I just wanted to share this video I took of my Empire Gudgeons that I purchased a few months back from Aquariums By Design in Waterloo. Couldn't be happier 

Don't forget to watch in HD!


----------



## eatmysox (Jul 24, 2012)

They look awesome and happy! 

Sent from my Nexus 4 using Tapatalk


----------



## TorontoPlantMan (Aug 16, 2013)

eatmysox said:


> They look awesome and happy!
> 
> Sent from my Nexus 4 using Tapatalk


You my friend, made my life complete. Thank you


----------



## bob123 (Dec 31, 2009)

What else is in the tank with them? They look great.


----------



## TorontoPlantMan (Aug 16, 2013)

bob123 said:


> What else is in the tank with them? They look great.


Thanks, I just have 4 oto cat's with them for now. I had a bunch of cardinal tetra's but they quickly got eaten. Still researching to try to find compatible tank mates


----------



## greg (Apr 29, 2012)

Beautiful fish and super job on the video. Aquarium setup looks very nice as well - can we see a full tank shot?


----------



## TorontoPlantMan (Aug 16, 2013)

greg said:


> Beautiful fish and super job on the video.

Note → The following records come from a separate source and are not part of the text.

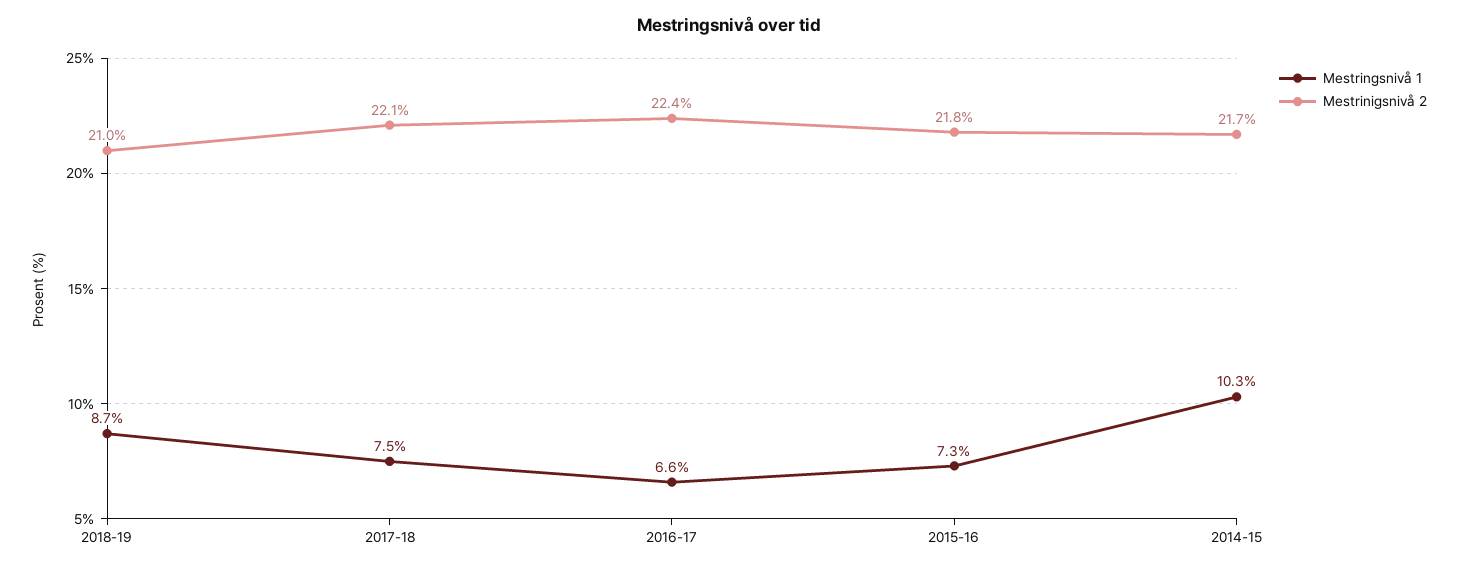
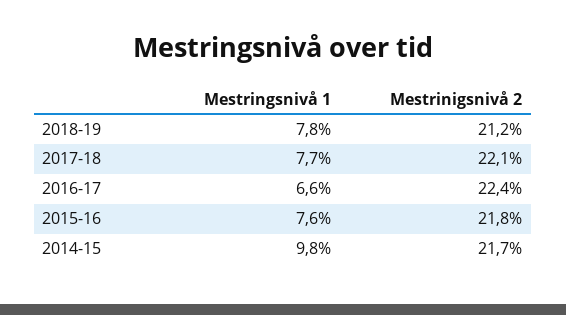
  {
    "Mestringsnivå 1": {
-     "2018-19": 8.7,
+     "2018-19": 7.8,
-     "2017-18": 7.5,
+     "2017-18": 7.7,
      "2016-17": 6.6,
-     "2015-16": 7.3,
+     "2015-16": 7.6,
-     "2014-15": 10.3
+     "2014-15": 9.8
    },
    "Mestrinigsnivå 2": {
-     "2018-19": 21,
+     "2018-19": 21.2,
      "2017-18": 22.1,
      "2016-17": 22.4,
      "2015-16": 21.8,
      "2014-15": 21.7
    }
  }

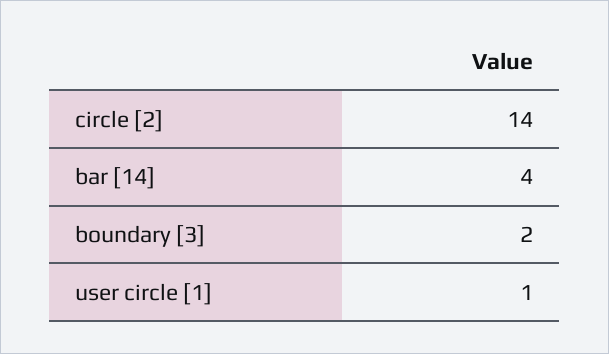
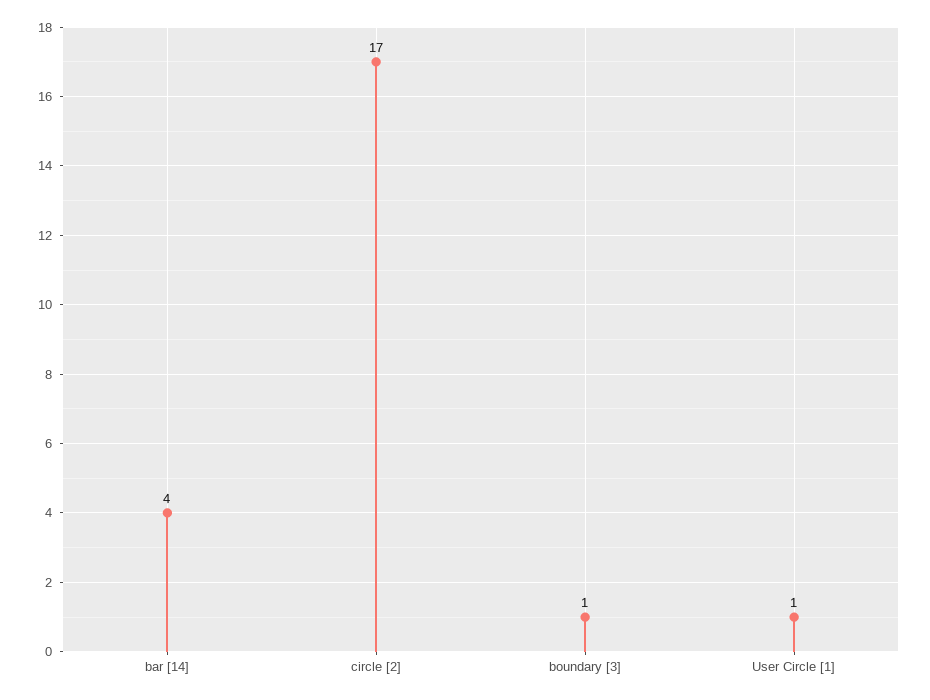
  {
-   "circle [2]": 14,
+   "circle [2]": 17,
    "bar [14]": 4,
-   "boundary [3]": 2,
+   "boundary [3]": 1,
    "user circle [1]": 1
  }

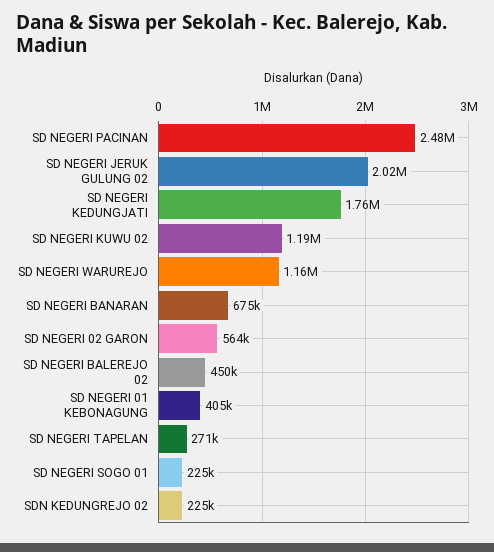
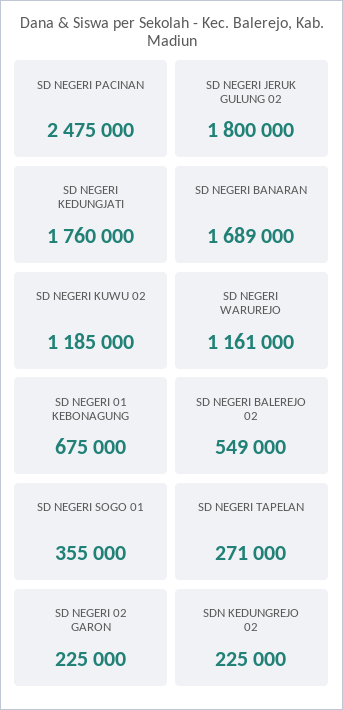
  {
    "SD NEGERI PACINAN": 2475000,
-   "SD NEGERI JERUK GULUNG 02": 2020000,
+   "SD NEGERI JERUK GULUNG 02": 1800000,
    "SD NEGERI KEDUNGJATI": 1760000,
    "SD NEGERI KUWU 02": 1185000,
    "SD NEGERI WARUREJO": 1161000,
-   "SD NEGERI BANARAN": 675000,
+   "SD NEGERI BANARAN": 1689000,
-   "SD NEGERI 02 GARON": 564000,
+   "SD NEGERI 02 GARON": 225000,
-   "SD NEGERI BALEREJO 02": 450000,
+   "SD NEGERI BALEREJO 02": 549000,
-   "SD NEGERI 01 KEBONAGUNG": 405000,
+   "SD NEGERI 01 KEBONAGUNG": 675000,
    "SD NEGERI TAPELAN": 271000,
-   "SD NEGERI SOGO 01": 225000,
+   "SD NEGERI SOGO 01": 355000,
    "SDN KEDUNGREJO 02": 225000
  }

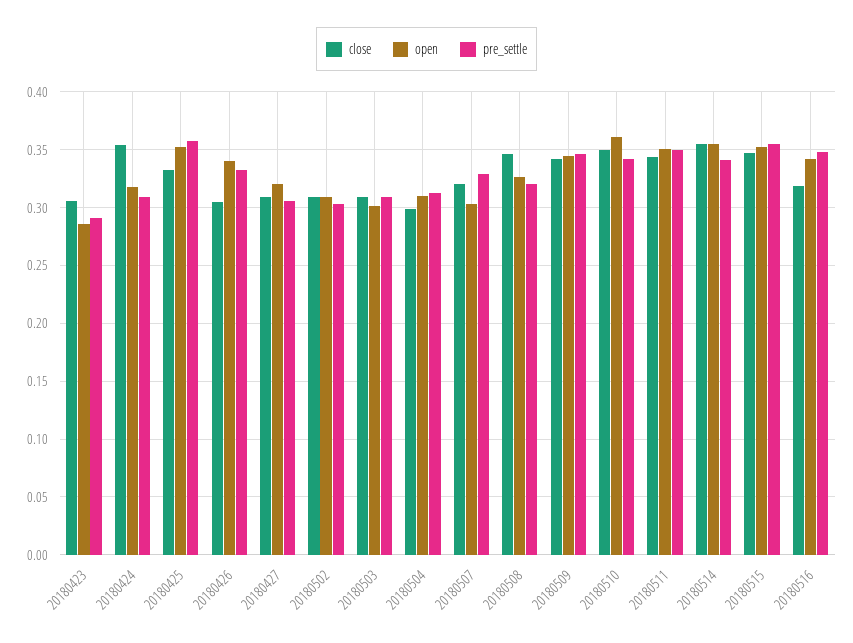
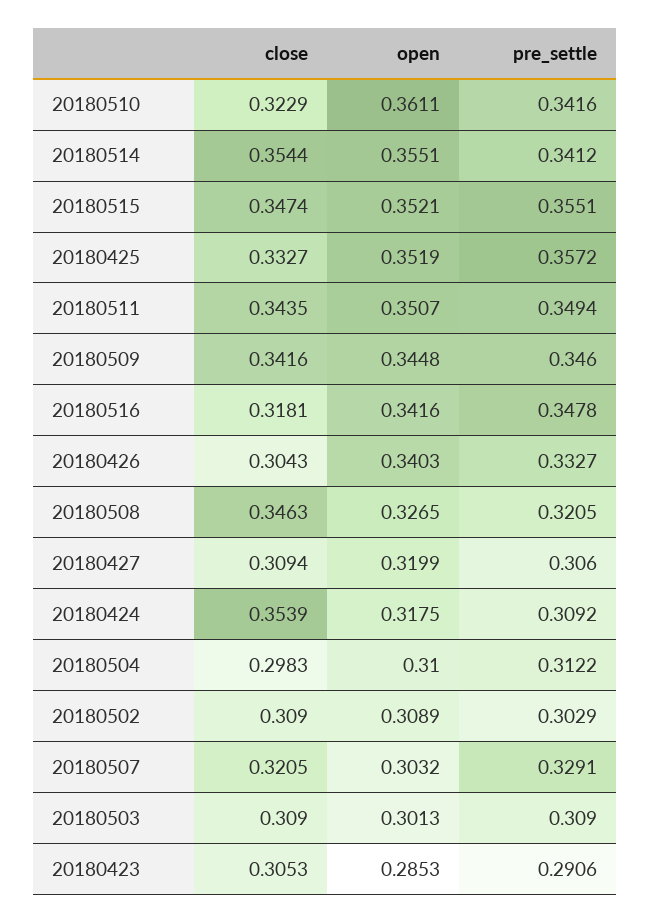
  {
    "close": {
      "20180423": 0.3053,
      "20180424": 0.3539,
      "20180425": 0.3327,
      "20180426": 0.3043,
      "20180427": 0.3094,
      "20180502": 0.309,
      "20180503": 0.309,
      "20180504": 0.2983,
      "20180507": 0.3205,
      "20180508": 0.3463,
      "20180509": 0.3416,
-     "20180510": 0.35,
+     "20180510": 0.3229,
      "20180511": 0.3435,
      "20180514": 0.3544,
      "20180515": 0.3474,
      "20180516": 0.3181
    },
    "open": {
      "20180423": 0.2853,
      "20180424": 0.3175,
      "20180425": 0.3519,
      "20180426": 0.3403,
      "20180427": 0.3199,
      "20180502": 0.3089,
      "20180503": 0.3013,
      "20180504": 0.31,
      "20180507": 0.3032,
      "20180508": 0.3265,
      "20180509": 0.3448,
      "20180510": 0.3611,
      "20180511": 0.3507,
      "20180514": 0.3551,
      "20180515": 0.3521,
      "20180516": 0.3416
    },
    "pre_settle": {
      "20180423": 0.2906,
      "20180424": 0.3092,
      "20180425": 0.3572,
      "20180426": 0.3327,
      "20180427": 0.306,
      "20180502": 0.3029,
      "20180503": 0.309,
      "20180504": 0.3122,
      "20180507": 0.3291,
      "20180508": 0.3205,
      "20180509": 0.346,
      "20180510": 0.3416,
      "20180511": 0.3494,
      "20180514": 0.3412,
      "20180515": 0.3551,
      "20180516": 0.3478
    }
  }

Aquarium setup looks very nice as well - can we see a full tank shot?


Thanks a lot Greg I really appreciate that. Hope your crypt tank is doing well, please do keep us updated. Attached is the full tank shot as per your request, as you can see I'm having a bit of trouble figuring out what to do with the left side of my tank


----------



## jacky75 (May 19, 2009)

Hi , where to buy "Empire Gudgeon" ? Thx.


----------



## Greg_o (Mar 4, 2010)

Thought this bot was banned..


----------